* [Directions]: Render the text lines below as a Markdown table with the columns Number and Line text, starting with the line containing "Bireyleri Kulakkaya’da Buluşturdu" and going on through the line containing "Ağustos sayısından Merhaba". Number those lines in order, include nothing else, and leave out any blank lines.

* [Records to use]:
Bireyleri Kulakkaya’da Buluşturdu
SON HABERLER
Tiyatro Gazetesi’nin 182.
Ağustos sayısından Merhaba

==

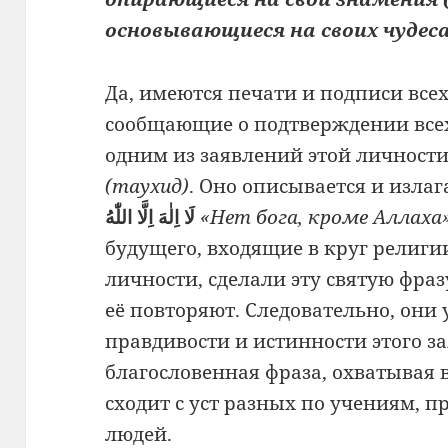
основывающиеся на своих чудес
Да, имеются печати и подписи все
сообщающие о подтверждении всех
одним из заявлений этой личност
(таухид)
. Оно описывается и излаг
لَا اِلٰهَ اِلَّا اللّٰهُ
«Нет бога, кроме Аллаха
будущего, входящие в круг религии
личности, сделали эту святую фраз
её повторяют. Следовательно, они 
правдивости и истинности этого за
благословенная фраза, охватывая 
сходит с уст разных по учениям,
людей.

* [Final answer]:
| Number | Line text |
|---|---|
| 1 | Bireyleri Kulakkaya’da Buluşturdu |
| 2 | SON HABERLER |
| 3 | Tiyatro Gazetesi’nin 182. |
| 4 | Ağustos sayısından Merhaba |